I guess I've matured now to the point of coming close understanding the difference between religion and spirituality. We all believe in something, even if it's to profess a belief in nothing at all, or nature, or science. I guess I try to strike a ballance between what I believe, and then what comforts me and heals me when, for instance, I had to bury my father.

The head and the heart get tangled up in those moments. The cold facts don't provide the comfort that our human mind seeks in those times. I find myself thinking about what I hope I'll see one day when I make the transition. Who I might get to see again. It comforts me, and it doesn't hurt anyone else for me to go there.

Like you said, I often say a little prayer out loud, usually whispering, when I see an ambulance or care flight chopper go by.
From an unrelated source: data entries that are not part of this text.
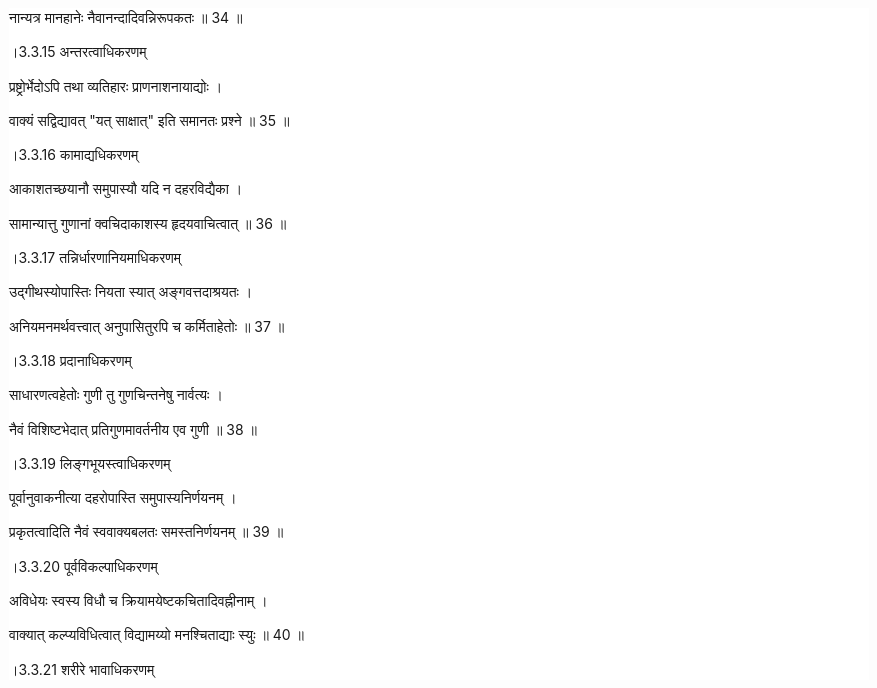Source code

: नान्यत्र मानहानेः नैवानन्दादिवन्निरूपकतः ॥ 34 ॥



।3.3.15 अन्तरत्वाधिकरणम्



प्रष्ट्रोर्भेदोऽपि तथा व्यतिहारः प्राणनाशनायाद्योः ।



वाक्यं सद्विद्यावत् "यत् साक्षात्" इति समानतः प्रश्ने ॥ 35 ॥



।3.3.16 कामाद्यधिकरणम्



आकाशतच्छयानौ समुपास्यौ यदि न दहरविद्यैका ।



सामान्यात्तु गुणानां क्वचिदाकाशस्य हृदयवाचित्वात् ॥ 36 ॥



।3.3.17 तन्निर्धारणानियमाधिकरणम्



उद्गीथस्योपास्तिः नियता स्यात् अङ्गवत्तदाश्रयतः ।



अनियमनमर्थवत्त्वात् अनुपासितुरपि च कर्मिताहेतोः ॥ 37 ॥



।3.3.18 प्रदानाधिकरणम्



साधारणत्वहेतोः गुणी तु गुणचिन्तनेषु नार्वत्यः ।



नैवं विशिष्टभेदात् प्रतिगुणमावर्तनीय एव गुणी ॥ 38 ॥



।3.3.19 लिङ्गभूयस्त्वाधिकरणम्



पूर्वानुवाकनीत्या दहरोपास्ति समुपास्यनिर्णयनम् ।



प्रकृतत्वादिति नैवं स्ववाक्यबलतः समस्तनिर्णयनम् ॥ 39 ॥



।3.3.20 पूर्वविकल्पाधिकरणम्



अविधेयः स्वस्य विधौ च क्रियामयेष्टकचितादिवह्नीनाम् ।



वाक्यात् कल्प्यविधित्वात् विद्यामय्यो मनश्चिताद्याः स्युः ॥ 40 ॥



।3.3.21 शरीरे भावाधिकरणम्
I've seen my own family memebers taken off in those things, so I know what someone else out there is going through.

Intellectually, I know my whisper won't comfort them, but maybe it does. Who knows? We have to be honest enough to know that we really don't know, and then do what comforts folks, or just ourself, in those wee hours of the night. It doesn't do any harm.

DeeDee said...

Nice to know that others feel the same way I do when it comes to hearing ambulances, seeing a car wreck, or even hearing about someone who has fallen ill. If I stop right then to say a prayer, I don't have to worry about forgetting later. This was a way to pray that mother taught me. She explained that I didn't have to say a lenghty prayer, just asking the Lord to care, heal, touch someone else's life was sufficent. Something else I realized later was not to say "I'll be praying for you" if you didn't intend to do it. She explained what a disservice we were doing to our friends when we paid such lip service then did nothing about it.